News Corp 'hacked phones on US soil' – so were these three the intended targets?

Lawyer who represented News of the World victims in Britain turns sights on paper's parent company

Rupert Murdoch's News Corp is facing new hacking battles in the United States. The British lawyer who helped expose the criminal culture inside the News of the World has revealed plans to file at least three separate lawsuits on behalf of clients who claim their phones were hacked while they were on US soil.

Lawyers in California and New York are being lined up by Mark Lewis – who represented the parents of the murdered schoolgirl Milly Dowler – in three individual cases expected to be filed against News Corp in the next few weeks.

In an interview with The Daily Beast, Mr Lewis also revealed that his US legal targets includes the Murdoch empire's corporate arm, with a further suit centred on what he claimed were "the dirty tricks that might have been used in order to further the commercial aims for News Corporation".

Although no specifics have been given for what is claimed will be three high-profile cases, there is already speculation that Princess Diana's former butler Paul Burrell, the former England football captain David Beckham, and an associate of the leading actor Jude Law, may be have been potential victims hacked in the US.

Mr Lewis would only say that the cases which will be brought "imminently" are connected to the royal household and Princess Diana, with another alleged victim connected to England's national football team, and the third a "Hollywood case in which the alleged victim was in contact with a top celebrity".

At least one of the cases, according to Mr Lewis, involves allegations that the phone of a US citizen was illegally accessed.

In his lengthy legal fights with News International in the UK, Mr Lewis has proved an awkward and difficult opponent. He was instrumental in exposing the lie behind News International's repeated claim that phone hacking at the NOTW was confined to "one rogue reporter".

Recently, after News International avoided the embarrassment of a high-profile court case involving the victims of phone hacking, Mr Lewis promised to "take it [the legal fight] to America".

Opening a US front on phone hacking was first revealed in The Independent in February. The new development indicates that all the expensive legal muscle recently gathered by News Corp could soon be seeing front-line action.

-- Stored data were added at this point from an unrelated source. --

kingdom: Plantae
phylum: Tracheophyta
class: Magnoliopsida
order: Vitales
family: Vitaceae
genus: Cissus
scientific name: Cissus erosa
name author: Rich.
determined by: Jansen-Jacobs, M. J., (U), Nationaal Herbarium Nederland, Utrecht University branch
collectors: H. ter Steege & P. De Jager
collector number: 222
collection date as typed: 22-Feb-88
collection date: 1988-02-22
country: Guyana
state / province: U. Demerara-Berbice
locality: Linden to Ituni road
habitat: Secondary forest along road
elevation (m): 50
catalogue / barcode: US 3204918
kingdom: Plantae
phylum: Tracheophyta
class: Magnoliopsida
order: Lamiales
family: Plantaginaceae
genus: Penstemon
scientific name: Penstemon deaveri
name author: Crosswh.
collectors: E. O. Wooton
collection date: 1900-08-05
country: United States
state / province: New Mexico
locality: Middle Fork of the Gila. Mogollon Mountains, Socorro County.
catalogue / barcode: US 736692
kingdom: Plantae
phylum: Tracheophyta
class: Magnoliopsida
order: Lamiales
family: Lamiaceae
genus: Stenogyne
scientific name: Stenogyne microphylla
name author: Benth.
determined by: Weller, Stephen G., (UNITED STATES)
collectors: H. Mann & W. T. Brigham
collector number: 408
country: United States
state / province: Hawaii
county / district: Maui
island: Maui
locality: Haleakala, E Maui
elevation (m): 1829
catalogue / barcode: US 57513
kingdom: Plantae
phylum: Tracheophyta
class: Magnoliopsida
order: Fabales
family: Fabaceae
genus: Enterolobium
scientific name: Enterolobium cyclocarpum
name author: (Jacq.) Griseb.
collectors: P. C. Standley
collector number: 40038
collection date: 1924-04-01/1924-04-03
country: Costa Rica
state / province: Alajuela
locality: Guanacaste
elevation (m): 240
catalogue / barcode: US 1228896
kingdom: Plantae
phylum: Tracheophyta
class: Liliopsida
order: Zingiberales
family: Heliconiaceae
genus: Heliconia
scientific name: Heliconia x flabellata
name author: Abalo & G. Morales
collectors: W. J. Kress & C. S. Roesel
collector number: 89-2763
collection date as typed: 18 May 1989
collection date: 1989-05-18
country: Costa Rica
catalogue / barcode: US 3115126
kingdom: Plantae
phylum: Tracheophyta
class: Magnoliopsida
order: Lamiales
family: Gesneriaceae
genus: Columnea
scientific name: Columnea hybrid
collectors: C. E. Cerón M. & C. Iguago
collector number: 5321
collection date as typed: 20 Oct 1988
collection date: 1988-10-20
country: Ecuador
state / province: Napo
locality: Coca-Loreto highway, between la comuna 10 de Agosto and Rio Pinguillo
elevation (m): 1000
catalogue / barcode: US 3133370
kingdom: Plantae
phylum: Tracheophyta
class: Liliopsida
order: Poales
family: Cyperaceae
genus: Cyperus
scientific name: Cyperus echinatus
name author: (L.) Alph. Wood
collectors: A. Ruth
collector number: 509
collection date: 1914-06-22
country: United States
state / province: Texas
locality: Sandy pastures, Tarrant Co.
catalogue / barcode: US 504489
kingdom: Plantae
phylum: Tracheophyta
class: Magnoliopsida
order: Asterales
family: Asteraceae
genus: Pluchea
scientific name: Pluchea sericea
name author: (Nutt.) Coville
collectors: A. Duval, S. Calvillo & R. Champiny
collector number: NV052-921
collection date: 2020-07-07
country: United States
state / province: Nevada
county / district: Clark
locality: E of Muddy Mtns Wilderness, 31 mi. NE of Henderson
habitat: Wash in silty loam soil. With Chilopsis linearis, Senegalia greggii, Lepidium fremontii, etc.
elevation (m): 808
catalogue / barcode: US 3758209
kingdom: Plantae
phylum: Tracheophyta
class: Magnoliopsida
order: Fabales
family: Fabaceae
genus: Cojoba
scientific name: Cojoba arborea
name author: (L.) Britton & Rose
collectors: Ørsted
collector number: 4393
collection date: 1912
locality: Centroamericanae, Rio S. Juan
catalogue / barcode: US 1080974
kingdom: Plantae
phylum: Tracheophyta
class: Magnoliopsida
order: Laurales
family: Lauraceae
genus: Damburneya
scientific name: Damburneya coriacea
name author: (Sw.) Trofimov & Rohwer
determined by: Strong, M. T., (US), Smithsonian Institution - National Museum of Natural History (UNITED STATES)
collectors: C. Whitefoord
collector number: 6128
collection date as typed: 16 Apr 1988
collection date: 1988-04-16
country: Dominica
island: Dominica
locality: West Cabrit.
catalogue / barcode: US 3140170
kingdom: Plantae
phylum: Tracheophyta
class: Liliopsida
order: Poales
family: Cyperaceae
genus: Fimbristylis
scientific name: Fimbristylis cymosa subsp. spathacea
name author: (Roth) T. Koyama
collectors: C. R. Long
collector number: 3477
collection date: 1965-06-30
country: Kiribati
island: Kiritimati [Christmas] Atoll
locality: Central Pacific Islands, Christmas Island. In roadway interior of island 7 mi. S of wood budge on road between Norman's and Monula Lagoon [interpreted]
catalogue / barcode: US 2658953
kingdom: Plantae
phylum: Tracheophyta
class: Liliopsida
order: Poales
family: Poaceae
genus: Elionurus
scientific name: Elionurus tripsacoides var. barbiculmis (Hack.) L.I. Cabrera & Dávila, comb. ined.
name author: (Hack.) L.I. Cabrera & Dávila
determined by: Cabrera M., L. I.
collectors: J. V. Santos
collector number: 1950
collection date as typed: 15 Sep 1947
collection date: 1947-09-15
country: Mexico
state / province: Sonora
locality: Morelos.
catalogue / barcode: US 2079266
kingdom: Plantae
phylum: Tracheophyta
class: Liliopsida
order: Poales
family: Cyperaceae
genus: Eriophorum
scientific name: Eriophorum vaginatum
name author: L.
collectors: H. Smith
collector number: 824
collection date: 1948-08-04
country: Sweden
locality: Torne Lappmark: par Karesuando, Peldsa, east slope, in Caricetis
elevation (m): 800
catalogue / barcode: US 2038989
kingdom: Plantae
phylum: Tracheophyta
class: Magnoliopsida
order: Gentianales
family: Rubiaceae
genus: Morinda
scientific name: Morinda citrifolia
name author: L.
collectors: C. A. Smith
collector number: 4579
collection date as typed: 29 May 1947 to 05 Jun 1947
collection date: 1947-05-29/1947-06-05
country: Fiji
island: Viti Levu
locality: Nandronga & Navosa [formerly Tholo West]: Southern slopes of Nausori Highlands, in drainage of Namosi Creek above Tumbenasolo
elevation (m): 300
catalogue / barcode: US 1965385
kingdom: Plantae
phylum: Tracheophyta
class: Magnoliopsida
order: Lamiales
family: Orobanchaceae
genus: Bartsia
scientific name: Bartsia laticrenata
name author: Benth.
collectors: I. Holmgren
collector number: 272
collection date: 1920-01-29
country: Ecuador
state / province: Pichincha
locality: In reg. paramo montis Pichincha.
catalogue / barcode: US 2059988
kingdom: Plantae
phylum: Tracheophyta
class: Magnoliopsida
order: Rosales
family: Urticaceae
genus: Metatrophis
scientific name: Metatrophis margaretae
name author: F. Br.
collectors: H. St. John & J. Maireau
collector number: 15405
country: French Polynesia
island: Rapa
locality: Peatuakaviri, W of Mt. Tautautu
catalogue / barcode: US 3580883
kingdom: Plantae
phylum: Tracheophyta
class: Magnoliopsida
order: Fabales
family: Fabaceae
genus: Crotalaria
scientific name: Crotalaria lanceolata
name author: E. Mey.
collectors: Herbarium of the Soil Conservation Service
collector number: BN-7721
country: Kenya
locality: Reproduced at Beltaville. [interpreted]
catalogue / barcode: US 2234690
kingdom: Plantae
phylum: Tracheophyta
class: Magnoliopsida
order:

The hiring of former US Justice Department lawyers and a former White House counsel suggests News Corp were anticipating potentially damaging hacking-related challenges coming through the US courts.

The imminent arrival of a home-front hacking scandal will do little for News Corp's brand and the siege mentality it has tried to shake off by settling with the UK-based victims of the NOTW.

News International, Murdoch's UK print business, has been identified as a stress-related component of News Corp's global value. And although no member of the Murdoch family is now at the helm of a UK wing of the media conglomerate, it will be Rupert and his son James, until recently NI's executive chairman, who will be blamed for bringing more bad news to the firm's home turf.

The parliamentary investigation into phone hacking is expected to deliver its report before the summer. James Murdoch's role in failing to address the issue of wrongdoing inside Wapping, or worse being potentially part of a cover-up, was already an issue worrying the News Corp board.

The clean-up inside News International is already being examined by the US Department of Justice.